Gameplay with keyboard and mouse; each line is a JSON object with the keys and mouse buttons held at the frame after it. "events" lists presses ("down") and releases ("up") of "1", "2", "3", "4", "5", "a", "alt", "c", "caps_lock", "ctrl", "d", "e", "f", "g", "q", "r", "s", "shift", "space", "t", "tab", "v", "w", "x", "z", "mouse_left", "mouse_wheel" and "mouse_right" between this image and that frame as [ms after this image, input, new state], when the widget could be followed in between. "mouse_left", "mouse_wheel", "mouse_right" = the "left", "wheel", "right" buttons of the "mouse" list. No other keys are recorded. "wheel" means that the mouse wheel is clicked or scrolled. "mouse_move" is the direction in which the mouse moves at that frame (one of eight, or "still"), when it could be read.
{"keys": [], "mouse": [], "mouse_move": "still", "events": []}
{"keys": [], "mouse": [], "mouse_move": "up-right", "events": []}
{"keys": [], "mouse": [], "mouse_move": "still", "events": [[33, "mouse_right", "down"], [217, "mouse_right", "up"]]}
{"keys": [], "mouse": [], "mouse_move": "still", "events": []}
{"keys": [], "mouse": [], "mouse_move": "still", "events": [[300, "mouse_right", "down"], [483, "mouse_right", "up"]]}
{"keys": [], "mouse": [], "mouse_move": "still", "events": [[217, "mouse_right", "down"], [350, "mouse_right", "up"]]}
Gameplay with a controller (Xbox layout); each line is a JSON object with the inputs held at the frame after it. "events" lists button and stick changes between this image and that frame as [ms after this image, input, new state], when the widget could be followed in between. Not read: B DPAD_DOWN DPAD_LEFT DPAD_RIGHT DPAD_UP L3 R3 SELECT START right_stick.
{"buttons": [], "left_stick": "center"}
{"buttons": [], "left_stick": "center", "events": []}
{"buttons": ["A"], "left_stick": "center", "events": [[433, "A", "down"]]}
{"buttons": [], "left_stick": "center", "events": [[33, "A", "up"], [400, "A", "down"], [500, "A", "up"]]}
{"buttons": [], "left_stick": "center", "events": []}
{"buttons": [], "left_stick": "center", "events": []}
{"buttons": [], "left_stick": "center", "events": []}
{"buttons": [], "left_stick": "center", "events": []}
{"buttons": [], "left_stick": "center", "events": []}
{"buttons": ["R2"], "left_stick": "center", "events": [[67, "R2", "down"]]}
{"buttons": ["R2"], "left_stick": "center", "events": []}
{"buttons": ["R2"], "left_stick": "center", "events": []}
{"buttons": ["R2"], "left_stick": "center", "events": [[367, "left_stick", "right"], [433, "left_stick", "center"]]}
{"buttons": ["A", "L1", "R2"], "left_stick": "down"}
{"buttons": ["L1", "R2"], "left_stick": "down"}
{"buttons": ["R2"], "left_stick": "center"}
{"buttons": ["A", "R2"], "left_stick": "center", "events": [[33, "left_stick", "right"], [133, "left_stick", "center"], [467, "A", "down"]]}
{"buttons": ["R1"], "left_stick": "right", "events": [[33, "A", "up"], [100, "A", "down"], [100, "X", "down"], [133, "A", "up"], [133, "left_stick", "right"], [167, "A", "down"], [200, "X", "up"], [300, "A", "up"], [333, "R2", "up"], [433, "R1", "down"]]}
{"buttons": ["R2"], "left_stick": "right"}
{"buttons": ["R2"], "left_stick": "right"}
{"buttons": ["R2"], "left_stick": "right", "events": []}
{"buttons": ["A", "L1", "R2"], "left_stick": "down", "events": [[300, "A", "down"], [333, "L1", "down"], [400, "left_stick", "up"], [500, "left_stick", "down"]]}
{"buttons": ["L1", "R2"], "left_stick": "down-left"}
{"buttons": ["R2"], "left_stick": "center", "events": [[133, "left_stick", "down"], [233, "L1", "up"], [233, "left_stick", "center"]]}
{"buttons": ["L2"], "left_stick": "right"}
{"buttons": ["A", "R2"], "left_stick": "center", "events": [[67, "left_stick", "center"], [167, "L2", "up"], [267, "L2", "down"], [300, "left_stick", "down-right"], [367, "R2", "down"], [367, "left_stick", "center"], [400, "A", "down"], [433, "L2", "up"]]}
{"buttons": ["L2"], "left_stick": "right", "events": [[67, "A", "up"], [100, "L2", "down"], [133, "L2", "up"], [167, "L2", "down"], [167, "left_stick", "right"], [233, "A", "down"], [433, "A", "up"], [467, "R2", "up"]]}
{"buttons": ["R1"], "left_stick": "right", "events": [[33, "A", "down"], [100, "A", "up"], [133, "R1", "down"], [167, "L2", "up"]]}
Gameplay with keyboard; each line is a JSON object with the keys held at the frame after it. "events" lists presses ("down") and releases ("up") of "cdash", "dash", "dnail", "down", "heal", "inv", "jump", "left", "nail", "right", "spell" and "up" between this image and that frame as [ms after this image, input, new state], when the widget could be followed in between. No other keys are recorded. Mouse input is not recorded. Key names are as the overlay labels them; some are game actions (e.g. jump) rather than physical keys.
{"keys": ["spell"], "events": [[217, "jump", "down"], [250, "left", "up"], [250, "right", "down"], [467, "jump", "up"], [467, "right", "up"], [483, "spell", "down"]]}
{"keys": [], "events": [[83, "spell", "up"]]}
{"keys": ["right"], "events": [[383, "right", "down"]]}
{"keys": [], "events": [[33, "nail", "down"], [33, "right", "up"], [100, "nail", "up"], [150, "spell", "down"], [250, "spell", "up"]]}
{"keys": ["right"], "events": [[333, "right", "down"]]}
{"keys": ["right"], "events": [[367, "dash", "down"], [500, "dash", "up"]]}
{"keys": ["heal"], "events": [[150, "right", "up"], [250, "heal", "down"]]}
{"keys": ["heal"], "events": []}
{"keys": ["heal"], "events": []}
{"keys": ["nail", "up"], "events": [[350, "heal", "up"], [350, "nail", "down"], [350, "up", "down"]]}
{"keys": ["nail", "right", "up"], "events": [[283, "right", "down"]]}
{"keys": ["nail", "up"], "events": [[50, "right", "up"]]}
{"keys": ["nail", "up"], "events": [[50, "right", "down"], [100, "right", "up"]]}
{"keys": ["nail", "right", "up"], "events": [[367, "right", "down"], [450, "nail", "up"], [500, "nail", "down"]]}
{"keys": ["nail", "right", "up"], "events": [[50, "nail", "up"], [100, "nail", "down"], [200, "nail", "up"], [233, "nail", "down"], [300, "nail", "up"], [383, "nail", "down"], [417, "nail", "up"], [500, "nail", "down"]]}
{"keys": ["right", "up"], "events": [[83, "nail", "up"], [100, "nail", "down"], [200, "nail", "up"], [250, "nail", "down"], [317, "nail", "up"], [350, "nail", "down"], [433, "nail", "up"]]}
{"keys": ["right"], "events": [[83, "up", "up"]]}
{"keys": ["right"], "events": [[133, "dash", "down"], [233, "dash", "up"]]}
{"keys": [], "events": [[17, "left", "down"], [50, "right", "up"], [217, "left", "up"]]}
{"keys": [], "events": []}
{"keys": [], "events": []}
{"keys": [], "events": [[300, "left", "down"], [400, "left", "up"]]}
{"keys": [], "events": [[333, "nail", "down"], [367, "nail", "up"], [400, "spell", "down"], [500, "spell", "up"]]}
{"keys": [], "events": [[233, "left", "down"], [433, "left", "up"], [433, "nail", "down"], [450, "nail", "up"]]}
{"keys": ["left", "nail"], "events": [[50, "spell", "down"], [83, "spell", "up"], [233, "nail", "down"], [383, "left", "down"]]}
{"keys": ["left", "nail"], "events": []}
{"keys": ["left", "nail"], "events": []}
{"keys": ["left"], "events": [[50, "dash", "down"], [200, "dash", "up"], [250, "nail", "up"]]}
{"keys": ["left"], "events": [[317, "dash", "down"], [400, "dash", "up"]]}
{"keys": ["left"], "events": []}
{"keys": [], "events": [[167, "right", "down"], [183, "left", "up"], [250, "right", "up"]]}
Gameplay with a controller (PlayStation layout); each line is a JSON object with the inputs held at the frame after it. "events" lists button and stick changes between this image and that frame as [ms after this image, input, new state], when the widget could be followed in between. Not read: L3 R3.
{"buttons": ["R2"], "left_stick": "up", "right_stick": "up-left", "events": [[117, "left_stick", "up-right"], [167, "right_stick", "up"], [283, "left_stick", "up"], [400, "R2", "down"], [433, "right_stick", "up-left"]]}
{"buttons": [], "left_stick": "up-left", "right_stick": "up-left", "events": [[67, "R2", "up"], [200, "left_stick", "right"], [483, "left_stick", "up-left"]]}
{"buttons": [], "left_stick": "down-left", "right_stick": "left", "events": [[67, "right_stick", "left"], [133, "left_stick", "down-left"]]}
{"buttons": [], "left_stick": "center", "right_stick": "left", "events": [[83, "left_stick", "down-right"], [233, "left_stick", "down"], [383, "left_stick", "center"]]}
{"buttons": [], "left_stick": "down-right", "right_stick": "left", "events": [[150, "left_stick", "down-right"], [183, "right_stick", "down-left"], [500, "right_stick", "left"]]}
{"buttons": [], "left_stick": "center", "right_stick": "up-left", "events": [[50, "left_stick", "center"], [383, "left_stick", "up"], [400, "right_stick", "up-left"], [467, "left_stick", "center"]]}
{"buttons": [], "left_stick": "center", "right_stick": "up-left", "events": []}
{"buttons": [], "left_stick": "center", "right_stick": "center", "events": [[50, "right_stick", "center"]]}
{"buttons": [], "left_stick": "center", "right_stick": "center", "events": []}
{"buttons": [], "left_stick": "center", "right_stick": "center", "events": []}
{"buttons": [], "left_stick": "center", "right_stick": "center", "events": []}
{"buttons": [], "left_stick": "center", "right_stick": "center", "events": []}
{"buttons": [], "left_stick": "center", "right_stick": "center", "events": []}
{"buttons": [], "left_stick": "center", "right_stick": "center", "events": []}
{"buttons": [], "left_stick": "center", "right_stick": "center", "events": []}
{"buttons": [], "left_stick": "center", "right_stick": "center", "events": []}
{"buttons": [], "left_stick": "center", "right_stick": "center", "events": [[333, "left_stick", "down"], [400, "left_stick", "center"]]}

□ □ □ □ □ □ □

## What to work on
Scan the material and collect every line that contains "changes".

## Result below
Gameplay with a controller (Xbox layout); each line is a JSON object with the inputs held at the frame after it. "events" lists button and stick changes between this image and that frame as [ms after this image, input, new state], when the widget could be followed in between. Not read: B DPAD_DOWN DPAD_LEFT DPAD_RIGHT DPAD_UP L3 R3 SELECT START right_stick.
Gameplay with a controller (PlayStation layout); each line is a JSON object with the inputs held at the frame after it. "events" lists button and stick changes between this image and that frame as [ms after this image, input, new state], when the widget could be followed in between. Not read: L3 R3.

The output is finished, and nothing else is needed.